Raeleigh não respondeu. Ela sentou-se lá com a cabeça baixa. Jepherson esperou que ela dissesse alguma coisa, mas ela não sabia o que dizer.

Eles continuaram sentados em silêncio até a noite cair.

Quando o céu ficou completamente escuro, Stuart bateu na porta. Quando soube que algo havia acontecido, ele imediatamente correu depois de embrulhar suas coisas.

Jepherson foi abrir a porta. Quando viu Stuart, perguntou: "O que você está fazendo aqui?"

Stuart ficou ligeiramente atordoado. "Ouvi dizer que algo aconteceu?"

“Estou bem enquanto estiver vivo. Volte quando eu estiver morto.”

Com um estrondo, Jepherson bateu a porta. Raeleigh o observou da cama, sentindo-se bastante divertida.

Seu estômago roncou e ela saiu da cama para pegar algo para comer. Jepherson segurou a mão dela, querendo sair.

“Esta é realmente a hora de sair para comer?”

"Então você prefere morrer de fome?"

Jepherson a arrastou para jantar, independentemente de sua vontade.

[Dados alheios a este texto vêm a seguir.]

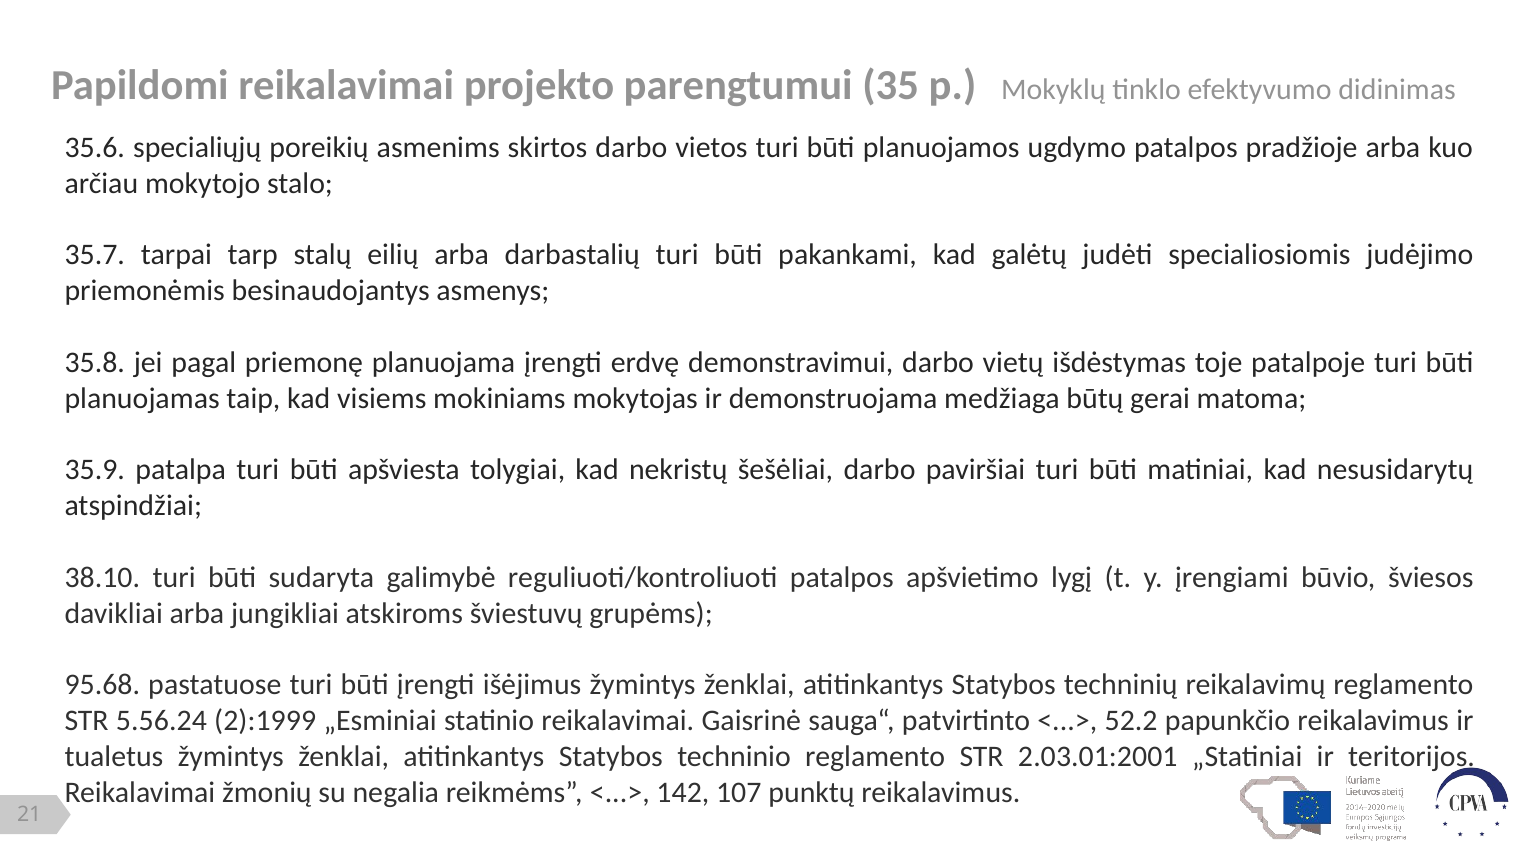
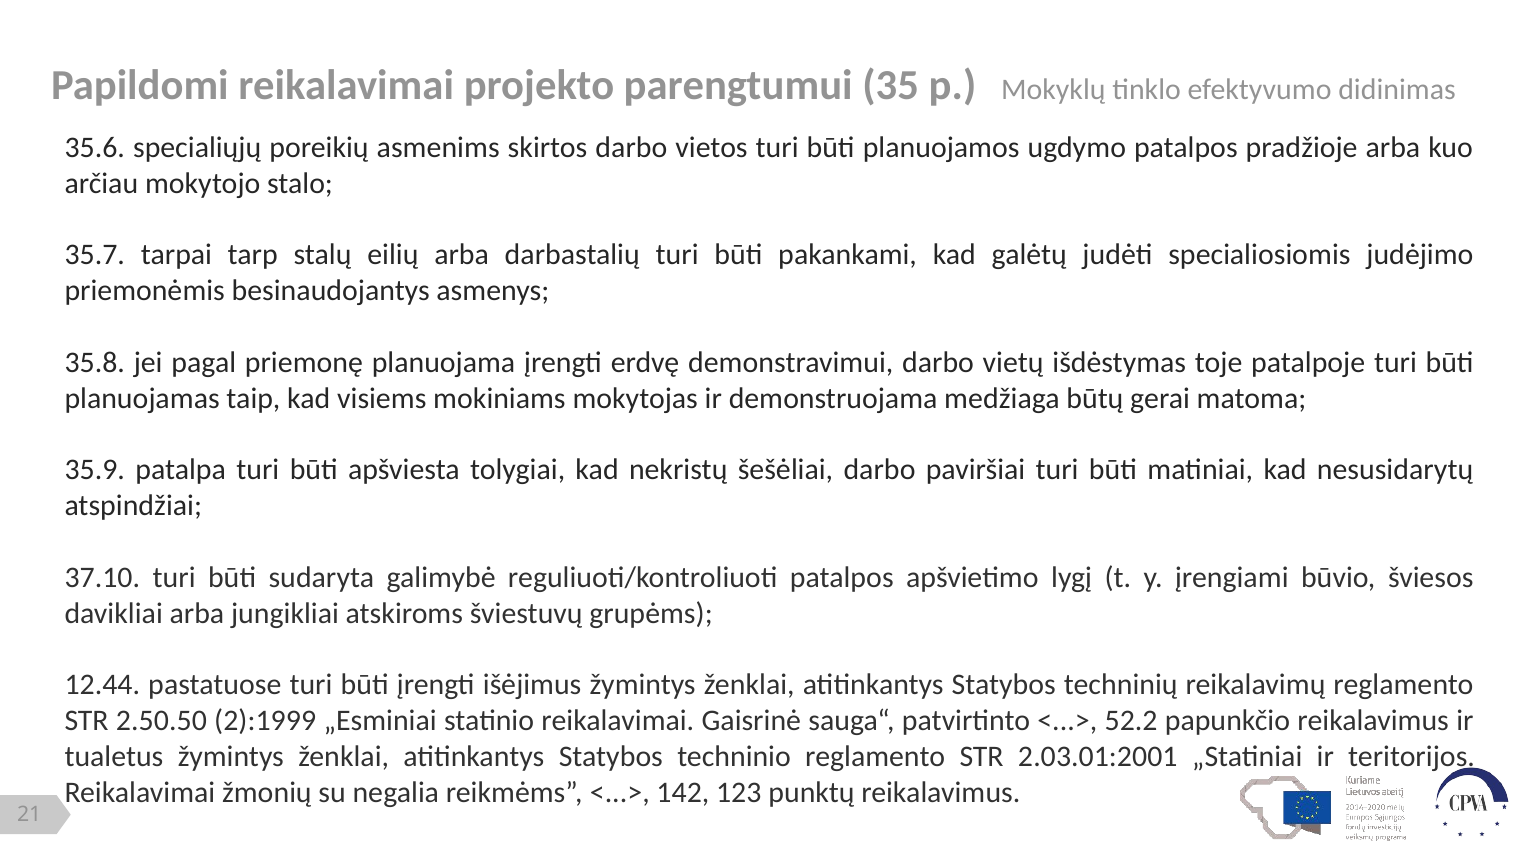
38.10: 38.10 -> 37.10
95.68: 95.68 -> 12.44
5.56.24: 5.56.24 -> 2.50.50
107: 107 -> 123
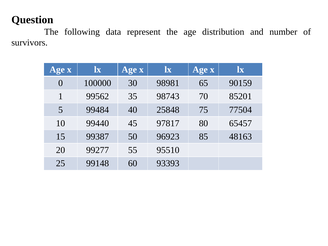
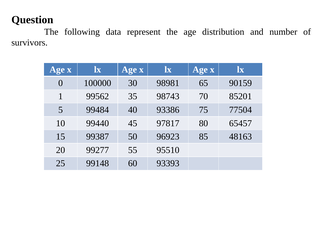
25848: 25848 -> 93386
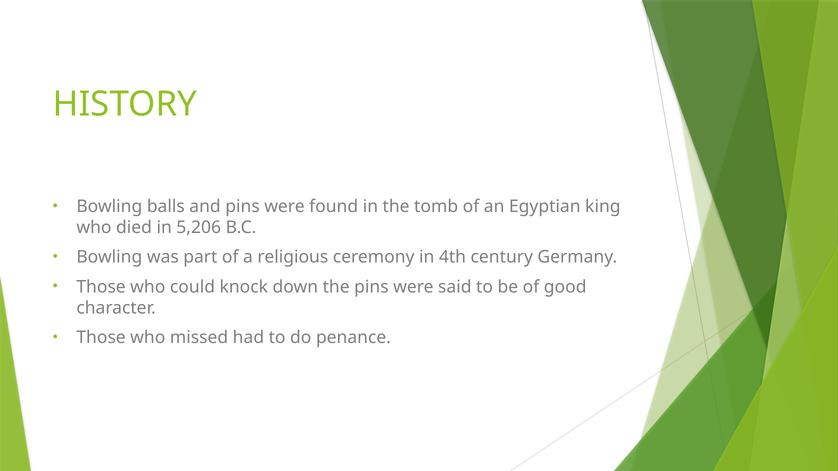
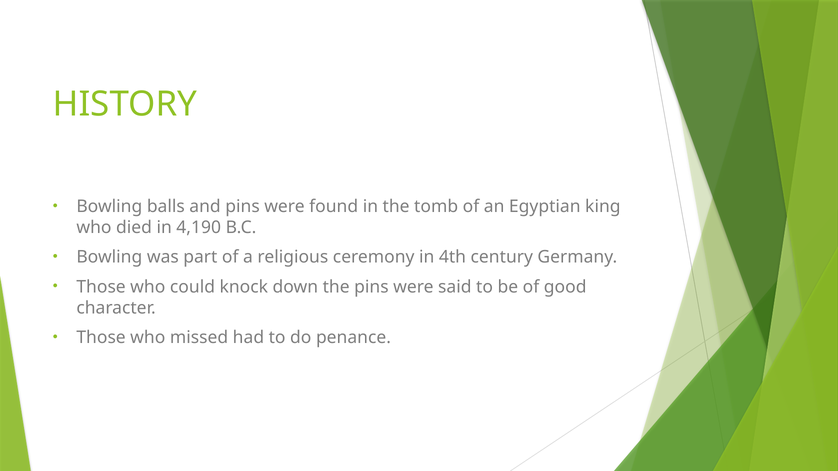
5,206: 5,206 -> 4,190
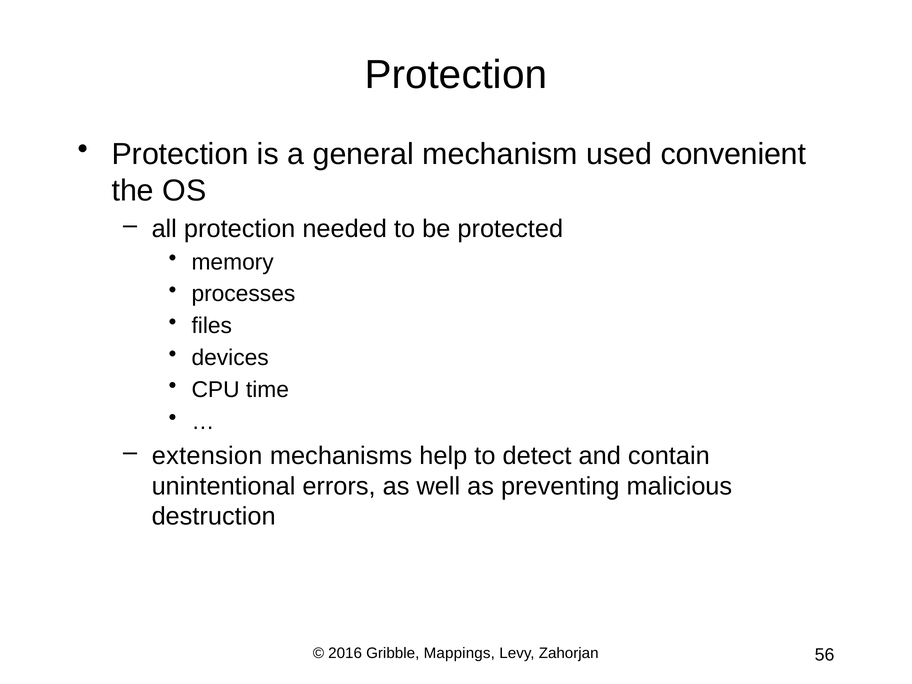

Como estavam lá fora, foram ver um filme depois do jantar.

Foi só quando saíram do cinema que Raeleigh viu o carro da família Moore estacionado na entrada.

"Ele ainda não desistiu."

Raeleigh olhou para Jepherson e estendeu a mão para endireitar um botão perto de seu peito.

Jepherson segurou a mão dela. “Algumas pessoas adoram cobiçar o que pertence aos outros e não conseguem aceitar isso quando outros estão vivendo uma vida melhor.”

...

"Mas se você não tiver coragem de ficar comigo, Raeleigh, quem mais terá?"

Raeleigh olhou para ele. "É solitário no topo?"

Jepherson cerrou os dentes. "Se eu te dissesse que estou muito sozinho, você ficaria?"

Raeleigh balançou a cabeça. Jepherson sorriu amargamente. "Eu não estou sozinho, então."

Suas mãos tremiam ligeiramente. “Não há necessidade de você ser assim. Você pode viver uma vida boa sem mim.”

"Eu caí muito fundo e não consigo mais me afastar. Você ainda se lembra do avô e da mãe de Flynt?"

"A família Cook costumava ser uma força a ser reconhecida nesta região, e eles até tinham a família Moore ao seu lado. No final, porém, eles ainda acabaram sem nada."

"A família Richards pode não ser tão numerosa, mas este não é um jogo que podemos perder. Poderíamos ter uma saída se dermos um passo atrás, mas isso não significa necessariamente que nossos inimigos sejam disposto a nos deixar fora de perigo."

Jepherson estava cheio de um desamparo sem fim. “Eu quero poder dormir profundamente à noite também, mas só posso fazer isso com você por perto, Raeleigh. Quando estou sozinho, meu mundo fica cheio de nada além de escuridão, e não consigo nem ver onde estão meus inimigos. estão vindo."

"Não estou fazendo isso por capricho, nem é porque eu mesmo não me conheço."

“É que... eu não tenho coragem, nem tenho liberdade de simplesmente ir embora quando eu quiser, nascer neste mundo e ser pego nesse redemoinho.”

“Tudo o que posso fazer é lutar contra a corrente e assumir o controle de toda a situação para poder proteger as pessoas que quero”.

"Exatamente como aconteceu ontem."

"Vale a pena?" Raeleigh perguntou a ele. Ele não respondeu, mas seu olhar era firme.